## Page
* * * * * * *

Il est
des concerts miraculeux dont on sort sur un nuage tant l'adéquation
entre les oeuvres, les interprètes et le lieu a été
totale. Le temps et l'espace tendent alors à se faire oublier, et
l'on a l'impression d'avoir vécu une expérience plutôt
que d'être allé à un simple concert.
On connaît l'excellence de Paul
van Nevel et de son choeur, le Huelgas Ensemble. Leur rôle dans la
redécouverte d'oeuvres rares du moyen âge jusqu'à la
Renaissance, notamment le répertoire, extrêmement difficile
techniquement, de l'Ars subtilior, cette période charnière
entre le XIVe et le XVe siècles. De nombreux disques ont émaillé
ce travail passionnant, dont quelques-uns des jalons les plus marquants
sont l'intégrale des motets isorythmiques de Guillaume Dufay (Harmonia
Mundi) ou le disque consacré à des oeuvres magnifiques de
Mattheus Pipelare (Sony).
On reconnaît surtout à
travers tous ces enregistrements un son typique : rond, lisse mais plein.
On le retrouve tel quel en concert. Les chanteurs font montre d'une maîtrise
impeccable et extrêmement impressionnante de leur voix. La justesse
n'est jamais prise en défaut (ce qui, pour un programme entièrement
a
capella est remarquable) mais surtout, l'homogénéisation
de l'ensemble est stupéfiante, à tel point que l'on a l'impression
d'entendre un "orgue humain" alimenté par une soufflerie infinie
et actionné par un seul musicien.

* * * * * * *

## Relevé des données

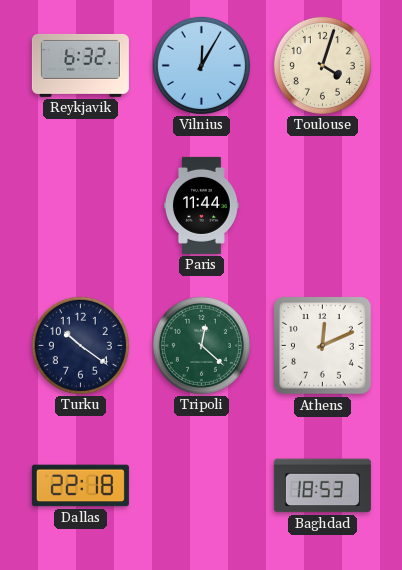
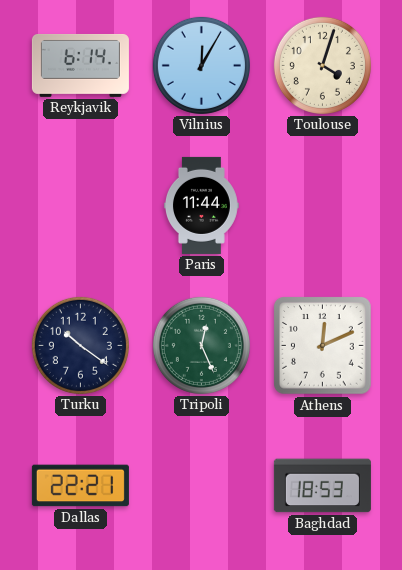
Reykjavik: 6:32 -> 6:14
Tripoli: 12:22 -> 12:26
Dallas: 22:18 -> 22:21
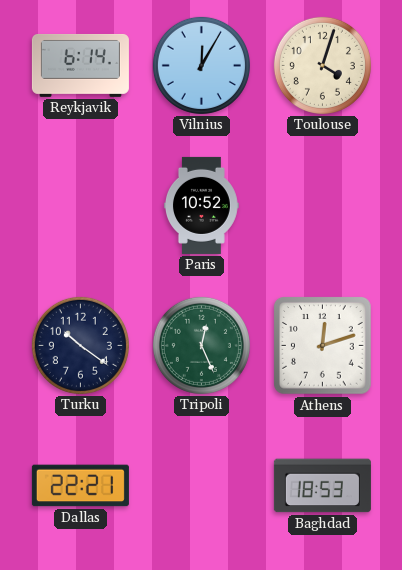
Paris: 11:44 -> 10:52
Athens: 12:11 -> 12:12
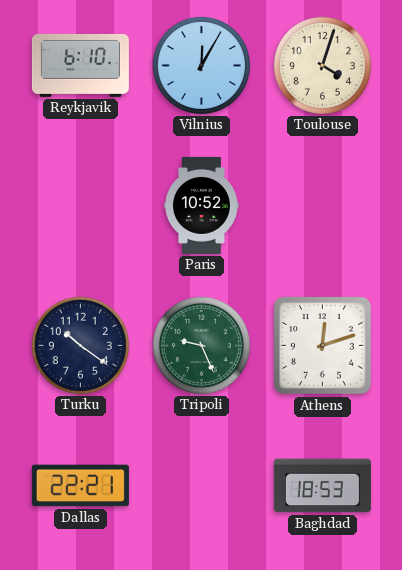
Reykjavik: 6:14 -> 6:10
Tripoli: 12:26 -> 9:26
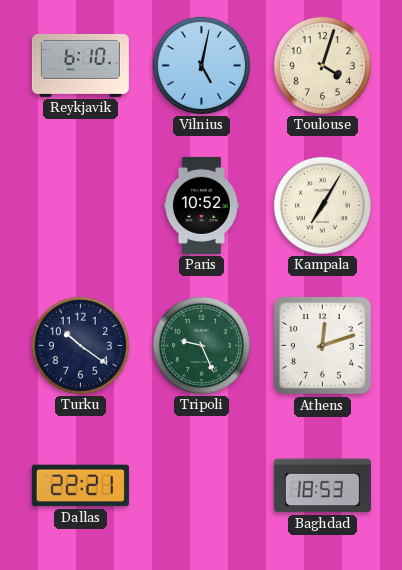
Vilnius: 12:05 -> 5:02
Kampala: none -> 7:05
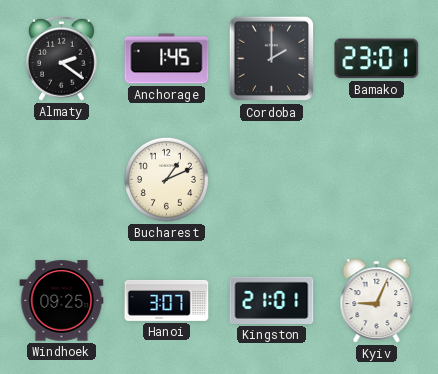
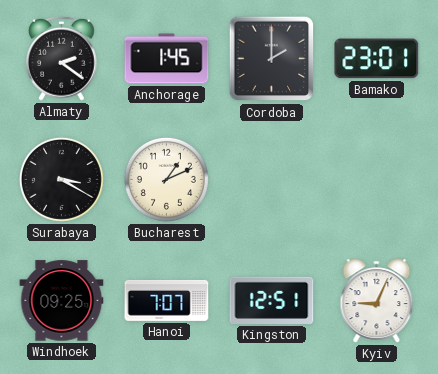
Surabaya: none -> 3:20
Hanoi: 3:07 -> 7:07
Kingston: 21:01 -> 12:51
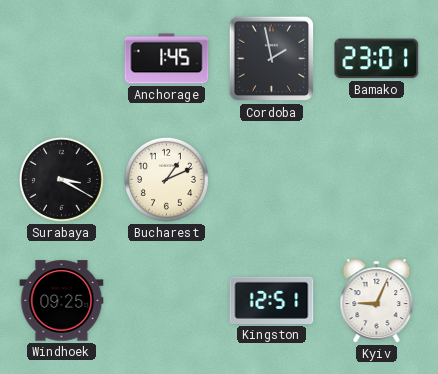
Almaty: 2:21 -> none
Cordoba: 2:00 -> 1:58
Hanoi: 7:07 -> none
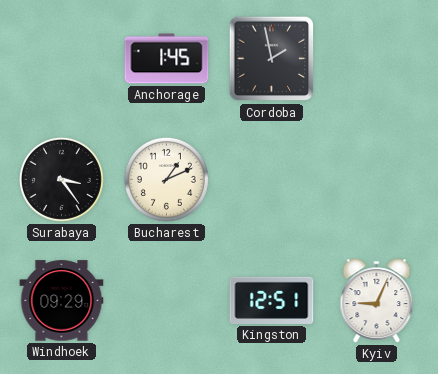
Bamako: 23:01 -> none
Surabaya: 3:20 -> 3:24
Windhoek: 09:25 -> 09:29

* * * * * * *

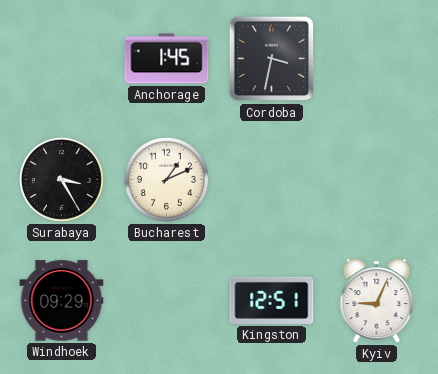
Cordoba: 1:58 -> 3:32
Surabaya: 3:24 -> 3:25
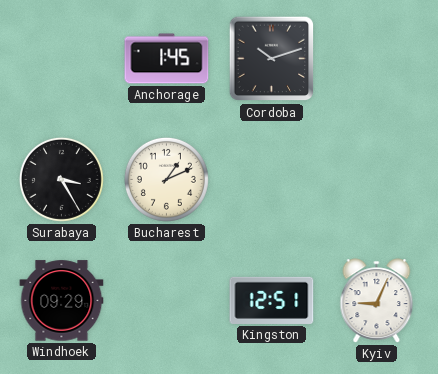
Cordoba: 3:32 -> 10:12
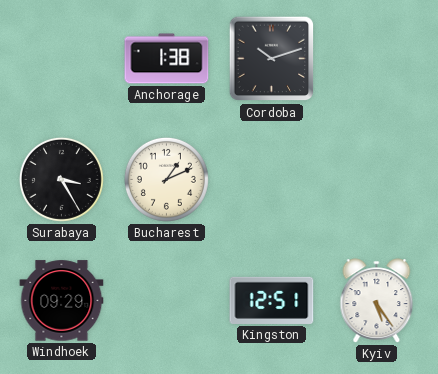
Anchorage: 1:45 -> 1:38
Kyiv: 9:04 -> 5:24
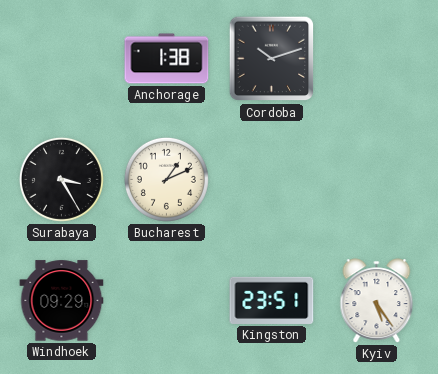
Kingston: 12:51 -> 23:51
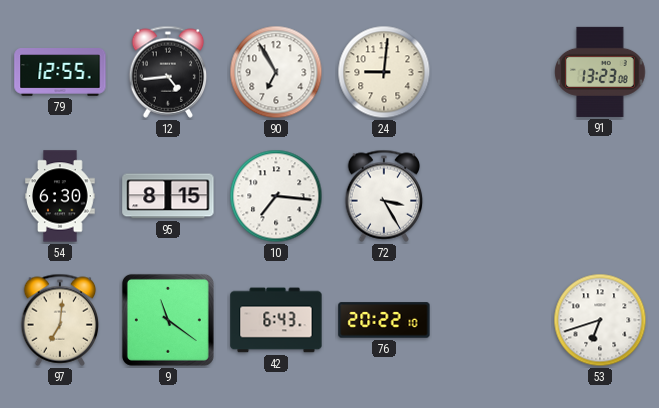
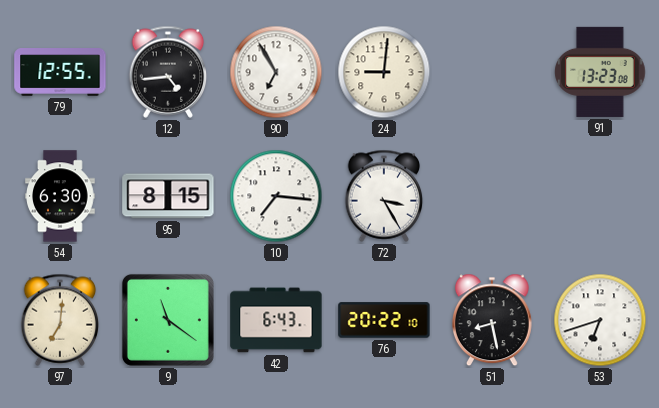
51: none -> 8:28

* * * * * * *

## Consigne
Recopiez fidèlement tout le passage de la critique du concert, depuis « On reconnaît surtout » jusqu'à « un seul musicien. ».

## Solution complète
On reconnaît surtout à
travers tous ces enregistrements un son typique : rond, lisse mais plein.
On le retrouve tel quel en concert. Les chanteurs font montre d'une maîtrise
impeccable et extrêmement impressionnante de leur voix. La justesse
n'est jamais prise en défaut (ce qui, pour un programme entièrement
a
capella est remarquable) mais surtout, l'homogénéisation
de l'ensemble est stupéfiante, à tel point que l'on a l'impression
d'entendre un "orgue humain" alimenté par une soufflerie infinie
et actionné par un seul musicien.